BMW franchit un cap symbolique. Le constructeur allemand a confirmé à la BBC qu’il intégrera dès cet été deux humanoïdes Aeon, conçus par Hexagon Robotics, dans son usine historique de Leipzig. Une première en Europe pour un robot à forme humaine déployé en production automobile. Les machines sont actuellement en phase de test sur place et passeront sur la chaîne dans quelques semaines, en charge de tâches de ravitaillement de pièces et d’assemblage de batteries.
Aeon, un humanoïde sur roues conçu pour l’usine
L’Aeon mesure 1,65 m, pèse 60 kg et se déplace sur des roues plutôt que sur des jambes, un choix assumé d’Hexagon Robotics pour s’adapter aux ateliers existants. Le robot embarque 21 capteurs, dont des caméras, un radar, un microphone et des capteurs de force et de couple. Il atteint 2,4 m/s, peut porter 15 kg en pointe et 8 kg en continu, et dispose d’une autonomie de trois heures. Pour tenir une rotation de huit heures, Aeon est conçu pour aller seul changer sa batterie, en trois minutes environ aller-retour à la station de charge.
Michael Nikolaides, responsable de la gestion des processus et de la numérisation chez BMW, justifie ce choix par la flexibilité du format humanoïde. « Si vous avez une forme humaine, vous pouvez la placer pratiquement à n’importe quel poste où un humain travaille aujourd’hui, puisqu’elle a la même taille et les mêmes capacités », explique-t-il. L’argument économique pèse également. Bill Ray, analyste chez Gartner, observe que lorsqu’un robot industriel coûtait 17 millions de dollars, il fallait redessiner l’usine autour de la machine. Aujourd’hui, les coûts ont chuté et c’est l’inverse : le robot doit s’adapter à l’organisation existante.
Apprentissage par imitation et jumeau numérique Nvidia
L’entraînement des deux Aeon mobilise deux techniques complémentaires. La téléopération, d’abord, où un opérateur humain réalise les gestes avec des capteurs montés sur son corps, ce qui permet au robot d’observer la diversité des manipulations. Le robot répète ensuite ces séquences en simulation, dans un jumeau numérique de l’usine motorisé par Nvidia, pour identifier les meilleures stratégies via apprentissage par renforcement.

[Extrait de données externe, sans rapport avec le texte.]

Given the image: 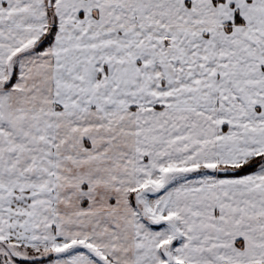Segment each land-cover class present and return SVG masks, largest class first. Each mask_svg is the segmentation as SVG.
Masks as SVG:
<instances>
[{"label":"snow or ice","instance_id":"1","mask_svg":"<svg viewBox=\"0 0 264 264\" xmlns=\"http://www.w3.org/2000/svg\"><path fill=\"white\" fill-rule=\"evenodd\" d=\"M0 264H264V0H0Z\"/></svg>","mask_w":264,"mask_h":264}]
</instances>
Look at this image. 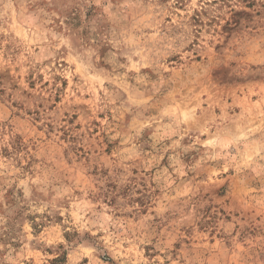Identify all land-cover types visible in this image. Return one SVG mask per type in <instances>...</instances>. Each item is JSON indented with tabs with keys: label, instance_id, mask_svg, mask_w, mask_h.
I'll return each mask as SVG.
<instances>
[{
	"label": "rangeland",
	"instance_id": "1",
	"mask_svg": "<svg viewBox=\"0 0 264 264\" xmlns=\"http://www.w3.org/2000/svg\"><path fill=\"white\" fill-rule=\"evenodd\" d=\"M0 264H264V0H0Z\"/></svg>",
	"mask_w": 264,
	"mask_h": 264
}]
</instances>
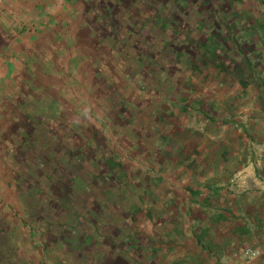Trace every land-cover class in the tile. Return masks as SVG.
Here are the masks:
<instances>
[{
  "label": "rangeland",
  "instance_id": "rangeland-1",
  "mask_svg": "<svg viewBox=\"0 0 264 264\" xmlns=\"http://www.w3.org/2000/svg\"><path fill=\"white\" fill-rule=\"evenodd\" d=\"M263 100L264 0H0V264L175 263Z\"/></svg>",
  "mask_w": 264,
  "mask_h": 264
},
{
  "label": "crops",
  "instance_id": "crops-1",
  "mask_svg": "<svg viewBox=\"0 0 264 264\" xmlns=\"http://www.w3.org/2000/svg\"><path fill=\"white\" fill-rule=\"evenodd\" d=\"M262 112L259 119L248 120V137L254 143L244 139L242 167L229 171L226 166L216 168V174L218 169L226 170L227 176L213 179L207 171L199 182L183 184V197L192 204L191 210L193 205L200 209L199 217L192 215L190 219L201 226L182 233L185 237L194 235L173 264H241L234 251L264 244V108ZM179 195H173L174 202L169 207L180 200ZM196 237L197 248L190 246Z\"/></svg>",
  "mask_w": 264,
  "mask_h": 264
},
{
  "label": "built area",
  "instance_id": "built-area-1",
  "mask_svg": "<svg viewBox=\"0 0 264 264\" xmlns=\"http://www.w3.org/2000/svg\"><path fill=\"white\" fill-rule=\"evenodd\" d=\"M235 257L241 264H264V244L243 248L240 252H235Z\"/></svg>",
  "mask_w": 264,
  "mask_h": 264
}]
</instances>
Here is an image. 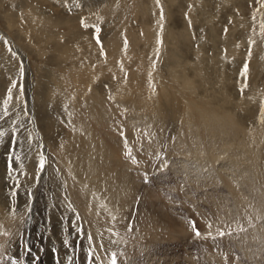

Arnaud Robert, président de la division robotique d’Hexagon, mise sur la prochaine étape : l’apprentissage par imitation directe. Le robot pourrait alors apprendre une tâche simplement en regardant un humain l’exécuter, sur vidéo ou avec des capteurs de mouvement. « La meilleure transposition de l’humain au robot, c’est quand le professeur et l’élève ont la même morphologie », souligne-t-il. Cette capacité, encore en chantier, devrait réduire les temps d’entraînement de plusieurs mois à quelques jours d’ici un à deux ans.
BMW déjà rodé après l’expérience Figure aux États-Unis
L’arrivée d’Aeon à Leipzig n’est pas le premier contact de BMW avec les humanoïdes. Le constructeur a testé pendant plusieurs mois le Figure O2 dans son usine de Spartanburg aux États-Unis, où le robot a participé à l’assemblage de 30 000 SUV X3. L’expérience a confirmé un point clé pour BMW : les humanoïdes pilotés par IA encaissent beaucoup mieux la variance que les robots industriels traditionnels. « Si vous changez la position d’une tôle ou si vous l’inclinez légèrement, un robot industriel standard tombe en panne. Les humanoïdes analysent la situation et continuent à travailler », précise Nikolaides.
BMW rejoint donc une liste de plus en plus longue de constructeurs automobiles ayant officialisé un partenariat humanoïde. Toyota travaille avec Agility Robotics sur le Digit, Hyundai déploiera 25 000 Atlas de Boston Dynamics dans ses usines américaines d’ici 2028, Xiaomi teste ses propres robots dans la production de voitures électriques en Chine. La filière automobile devient ainsi le premier client industriel des humanoïdes, parce qu’elle dispose à la fois du volume nécessaire, des chaînes d’assemblage adaptées et de la pénurie de main-d’œuvre qui justifie l’investissement.
Nikolaides garde toutefois une part de prudence. Les Aeon resteront cantonnés à des tâches répétitives, pas à des changements de mission fréquents. BMW prévoit de les nommer comme on baptise un collègue, conformément à un conseil récurrent de Gartner : « Si le robot n’a pas de nom, c’est une machine. S’il se trompe, il est cassé. S’il a un nom, on lui pardonne plus facilement ses erreurs. » Une humanisation symbolique qui en dit long sur la phase d’apprivoisement dans laquelle l’industrie est encore engagée.